Supplied records:
————

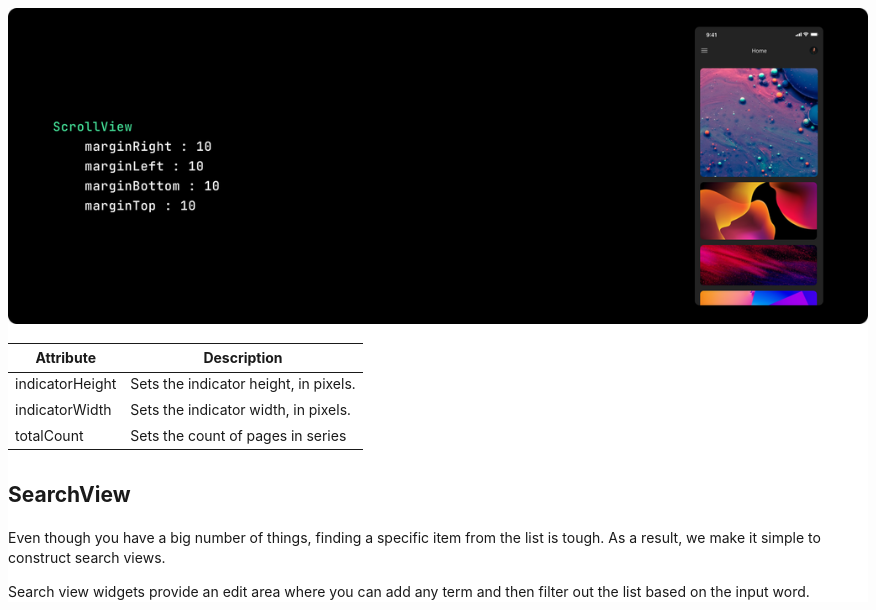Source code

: ![Example banner](./img/ScrollView.png)

<table className="table-key keyboardKey">
  <thead>
    <tr>
      <th>Attribute</th>
      <th>Description</th>
    </tr>
  </thead>
  <tbody>
    <tr>
      <td>indicatorHeight</td>
      <td>Sets the indicator height, in pixels.</td>
    </tr>
    <tr>
      <td>indicatorWidth</td>
      <td>Sets the indicator width, in pixels.</td>
    </tr>
    <tr>
      <td>totalCount</td>
      <td>Sets  the count of pages in series</td>
    </tr>
  </tbody>
</table>

## SearchView
Even though you have a big number of things, finding a specific item from the list is tough. As a result, we make it simple to construct search views. 

Search view widgets provide an edit area where you can add any term and then filter out the list based on the input word.
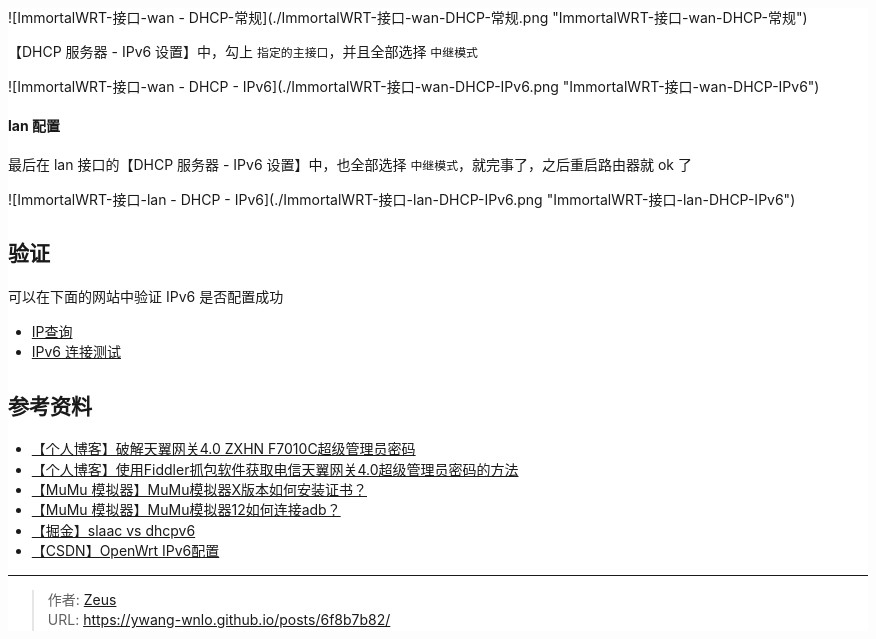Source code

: ![ImmortalWRT-接口-wan - DHCP-常规](./ImmortalWRT-接口-wan-DHCP-常规.png &#34;ImmortalWRT-接口-wan-DHCP-常规&#34;)

【DHCP 服务器 - IPv6 设置】中，勾上 `指定的主接口`，并且全部选择 `中继模式`

![ImmortalWRT-接口-wan - DHCP - IPv6](./ImmortalWRT-接口-wan-DHCP-IPv6.png &#34;ImmortalWRT-接口-wan-DHCP-IPv6&#34;)

#### lan 配置

最后在 lan 接口的【DHCP 服务器 - IPv6 设置】中，也全部选择 `中继模式`，就完事了，之后重启路由器就 ok 了

![ImmortalWRT-接口-lan - DHCP - IPv6](./ImmortalWRT-接口-lan-DHCP-IPv6.png &#34;ImmortalWRT-接口-lan-DHCP-IPv6&#34;)

## 验证

可以在下面的网站中验证 IPv6 是否配置成功

- [IP查询](https://ipw.cn/)
- [IPv6 连接测试](http://test-ipv6.com/)

## 参考资料

- [【个人博客】破解天翼网关4.0 ZXHN F7010C超级管理员密码](https://blog.bbskali.cn/3644.html)
- [【个人博客】使用Fiddler抓包软件获取电信天翼网关4.0超级管理员密码的方法](https://www.dledu.cn/340.html)
- [【MuMu 模拟器】MuMu模拟器X版本如何安装证书？](https://mumu.163.com/help/20221018/35047_1047210.html)
- [【MuMu 模拟器】MuMu模拟器12如何连接adb？](https://mumu.163.com/help/20230214/35047_1073151.html)
- [【掘金】slaac vs dhcpv6](https://juejin.cn/s/slaac%20vs%20dhcpv6)
- [【CSDN】OpenWrt IPv6配置](https://blog.csdn.net/Cx2008Lxl/article/details/127483568)


---

> 作者: [Zeus](https://github.com/ywang-wnlo)  
> URL: https://ywang-wnlo.github.io/posts/6f8b7b82/  

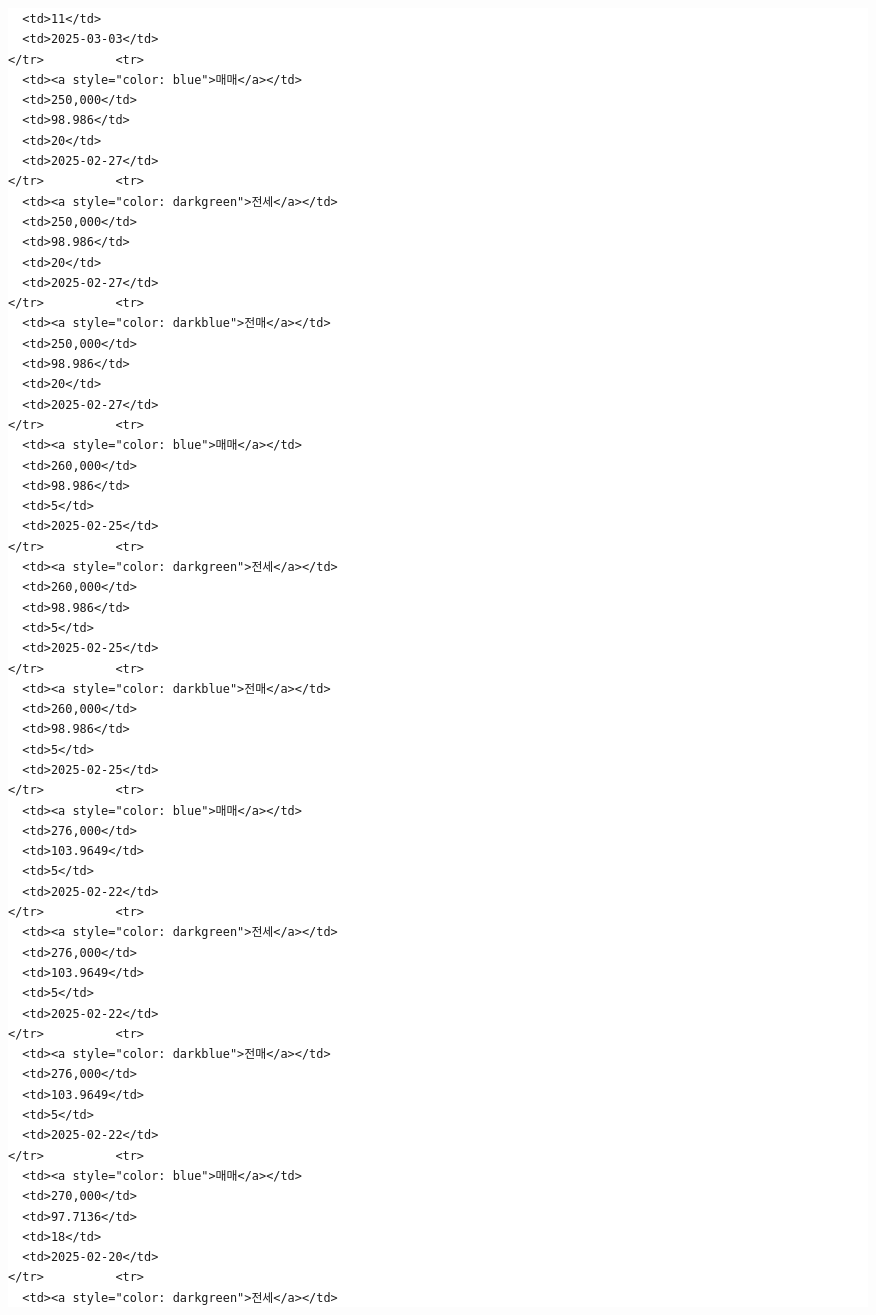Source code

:      <td>11</td>
      <td>2025-03-03</td>
    </tr>          <tr>
      <td><a style="color: blue">매매</a></td>
      <td>250,000</td>
      <td>98.986</td>
      <td>20</td>
      <td>2025-02-27</td>
    </tr>          <tr>
      <td><a style="color: darkgreen">전세</a></td>
      <td>250,000</td>
      <td>98.986</td>
      <td>20</td>
      <td>2025-02-27</td>
    </tr>          <tr>
      <td><a style="color: darkblue">전매</a></td>
      <td>250,000</td>
      <td>98.986</td>
      <td>20</td>
      <td>2025-02-27</td>
    </tr>          <tr>
      <td><a style="color: blue">매매</a></td>
      <td>260,000</td>
      <td>98.986</td>
      <td>5</td>
      <td>2025-02-25</td>
    </tr>          <tr>
      <td><a style="color: darkgreen">전세</a></td>
      <td>260,000</td>
      <td>98.986</td>
      <td>5</td>
      <td>2025-02-25</td>
    </tr>          <tr>
      <td><a style="color: darkblue">전매</a></td>
      <td>260,000</td>
      <td>98.986</td>
      <td>5</td>
      <td>2025-02-25</td>
    </tr>          <tr>
      <td><a style="color: blue">매매</a></td>
      <td>276,000</td>
      <td>103.9649</td>
      <td>5</td>
      <td>2025-02-22</td>
    </tr>          <tr>
      <td><a style="color: darkgreen">전세</a></td>
      <td>276,000</td>
      <td>103.9649</td>
      <td>5</td>
      <td>2025-02-22</td>
    </tr>          <tr>
      <td><a style="color: darkblue">전매</a></td>
      <td>276,000</td>
      <td>103.9649</td>
      <td>5</td>
      <td>2025-02-22</td>
    </tr>          <tr>
      <td><a style="color: blue">매매</a></td>
      <td>270,000</td>
      <td>97.7136</td>
      <td>18</td>
      <td>2025-02-20</td>
    </tr>          <tr>
      <td><a style="color: darkgreen">전세</a></td>
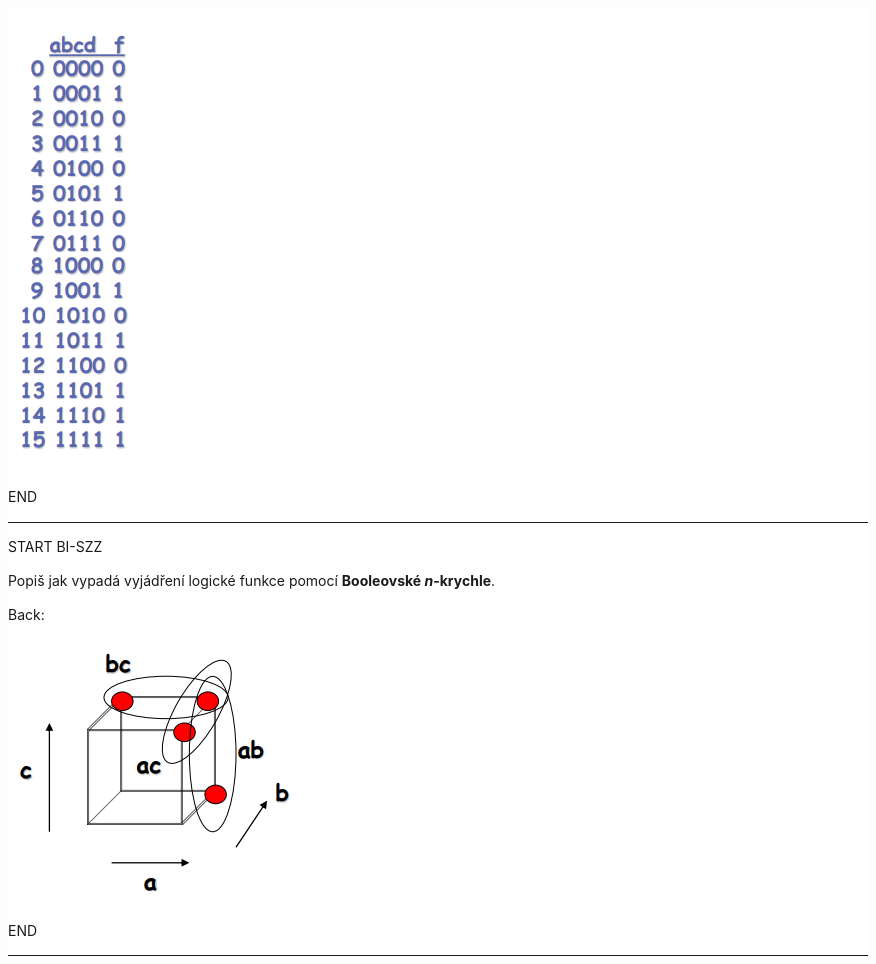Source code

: ![](../Assets/Pasted%20image%2020240326083831.png)

END

---


START
BI-SZZ

Popiš jak vypadá vyjádření logické funkce pomocí **Booleovské $n$-krychle**.

Back:

![](../Assets/Pasted%20image%2020240326083914.png)

END

---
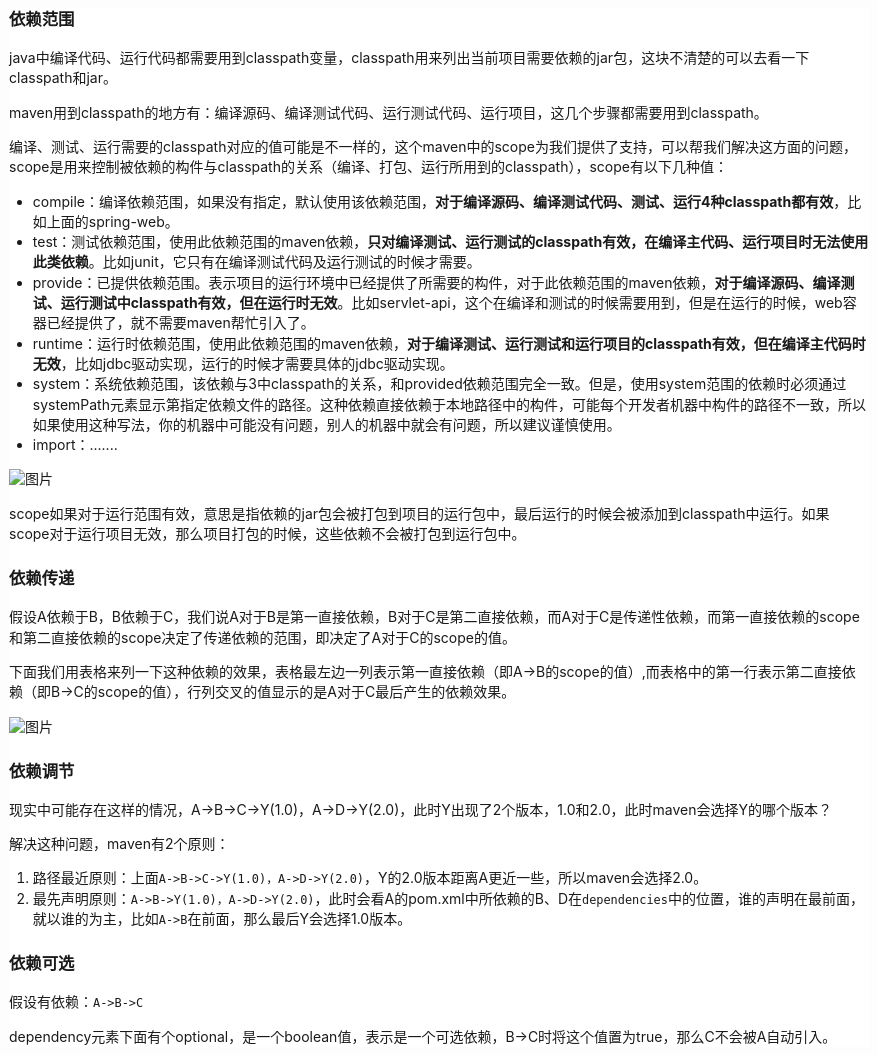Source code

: 

### 依赖范围

java中编译代码、运行代码都需要用到classpath变量，classpath用来列出当前项目需要依赖的jar包，这块不清楚的可以去看一下classpath和jar。

maven用到classpath的地方有：编译源码、编译测试代码、运行测试代码、运行项目，这几个步骤都需要用到classpath。

编译、测试、运行需要的classpath对应的值可能是不一样的，这个maven中的scope为我们提供了支持，可以帮我们解决这方面的问题，scope是用来控制被依赖的构件与classpath的关系（编译、打包、运行所用到的classpath），scope有以下几种值：

- compile：编译依赖范围，如果没有指定，默认使用该依赖范围，**对于编译源码、编译测试代码、测试、运行4种classpath都有效**，比如上面的spring-web。
- test：测试依赖范围，使用此依赖范围的maven依赖，**只对编译测试、运行测试的classpath有效，在编译主代码、运行项目时无法使用此类依赖**。比如junit，它只有在编译测试代码及运行测试的时候才需要。
- provide：已提供依赖范围。表示项目的运行环境中已经提供了所需要的构件，对于此依赖范围的maven依赖，**对于编译源码、编译测试、运行测试中classpath有效，但在运行时无效**。比如servlet-api，这个在编译和测试的时候需要用到，但是在运行的时候，web容器已经提供了，就不需要maven帮忙引入了。
- runtime：运行时依赖范围，使用此依赖范围的maven依赖，**对于编译测试、运行测试和运行项目的classpath有效，但在编译主代码时无效**，比如jdbc驱动实现，运行的时候才需要具体的jdbc驱动实现。
- system：系统依赖范围，该依赖与3中classpath的关系，和provided依赖范围完全一致。但是，使用system范围的依赖时必须通过systemPath元素显示第指定依赖文件的路径。这种依赖直接依赖于本地路径中的构件，可能每个开发者机器中构件的路径不一致，所以如果使用这种写法，你的机器中可能没有问题，别人的机器中就会有问题，所以建议谨慎使用。
- import：.......

![图片](https://mmbiz.qpic.cn/mmbiz_png/xicEJhWlK06BmBu5jcGtXXESwqDCMf1S2UL9JT09L2kC2CjvVtlFLjLpofGqYxefhutCALMBhGP6cjlo1hcTic6g/640?wx_fmt=png&wxfrom=5&wx_lazy=1&wx_co=1)

scope如果对于运行范围有效，意思是指依赖的jar包会被打包到项目的运行包中，最后运行的时候会被添加到classpath中运行。如果scope对于运行项目无效，那么项目打包的时候，这些依赖不会被打包到运行包中。



### 依赖传递

假设A依赖于B，B依赖于C，我们说A对于B是第一直接依赖，B对于C是第二直接依赖，而A对于C是传递性依赖，而第一直接依赖的scope和第二直接依赖的scope决定了传递依赖的范围，即决定了A对于C的scope的值。

下面我们用表格来列一下这种依赖的效果，表格最左边一列表示第一直接依赖（即A->B的scope的值）,而表格中的第一行表示第二直接依赖（即B->C的scope的值），行列交叉的值显示的是A对于C最后产生的依赖效果。

![图片](https://mmbiz.qpic.cn/mmbiz_png/xicEJhWlK06BmBu5jcGtXXESwqDCMf1S2sfFZnIOz520Zf0xZF1y3L0m2tZuLwzJCQuM1EgIKic6icssicbbq05aaQ/640?wx_fmt=png&wxfrom=5&wx_lazy=1&wx_co=1)



### 依赖调节

现实中可能存在这样的情况，A->B->C->Y(1.0)，A->D->Y(2.0)，此时Y出现了2个版本，1.0和2.0，此时maven会选择Y的哪个版本？

解决这种问题，maven有2个原则：

1. 路径最近原则：上面`A->B->C->Y(1.0)，A->D->Y(2.0)`，Y的2.0版本距离A更近一些，所以maven会选择2.0。
2. 最先声明原则：`A->B->Y(1.0)，A->D->Y(2.0)`，此时会看A的pom.xml中所依赖的B、D在`dependencies`中的位置，谁的声明在最前面，就以谁的为主，比如`A->B`在前面，那么最后Y会选择1.0版本。



### 依赖可选

假设有依赖：`A->B->C`

dependency元素下面有个optional，是一个boolean值，表示是一个可选依赖，B->C时将这个值置为true，那么C不会被A自动引入。
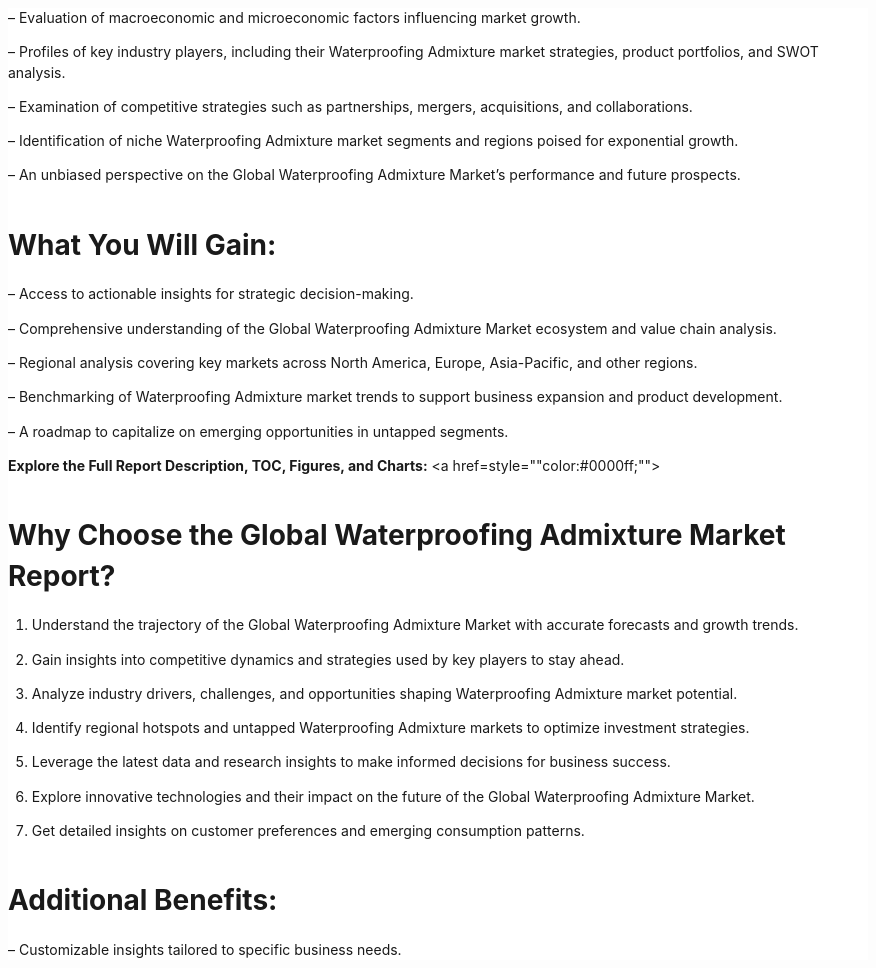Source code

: – Evaluation of macroeconomic and microeconomic factors influencing market growth.

– Profiles of key industry players, including their Waterproofing Admixture market strategies, product portfolios, and SWOT analysis.

– Examination of competitive strategies such as partnerships, mergers, acquisitions, and collaborations.

– Identification of niche Waterproofing Admixture market segments and regions poised for exponential growth.

– An unbiased perspective on the Global Waterproofing Admixture Market’s performance and future prospects.

# <strong>What You Will Gain:</strong>

– Access to actionable insights for strategic decision-making.

– Comprehensive understanding of the Global Waterproofing Admixture Market ecosystem and value chain analysis.

– Regional analysis covering key markets across North America, Europe, Asia-Pacific, and other regions.

– Benchmarking of Waterproofing Admixture market trends to support business expansion and product development.

– A roadmap to capitalize on emerging opportunities in untapped segments.

<strong>Explore the Full Report Description, TOC, Figures, and Charts:</strong>
<a href=style=""color:#0000ff;""></a>

# <strong>Why Choose the Global Waterproofing Admixture Market Report?</strong>

1. Understand the trajectory of the Global Waterproofing Admixture Market with accurate forecasts and growth trends.

2. Gain insights into competitive dynamics and strategies used by key players to stay ahead.

3. Analyze industry drivers, challenges, and opportunities shaping Waterproofing Admixture market potential.

4. Identify regional hotspots and untapped Waterproofing Admixture markets to optimize investment strategies.

5. Leverage the latest data and research insights to make informed decisions for business success.

6. Explore innovative technologies and their impact on the future of the Global Waterproofing Admixture Market.

7. Get detailed insights on customer preferences and emerging consumption patterns.

# <strong>Additional Benefits:</strong>

– Customizable insights tailored to specific business needs.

————

Required action:
Go through the material above and return each line that holds the word "Explore".

Written answer:
<strong>Explore the Full Report Description, TOC, Figures, and Charts:</strong>
6. Explore innovative technologies and their impact on the future of the Global Waterproofing Admixture Market.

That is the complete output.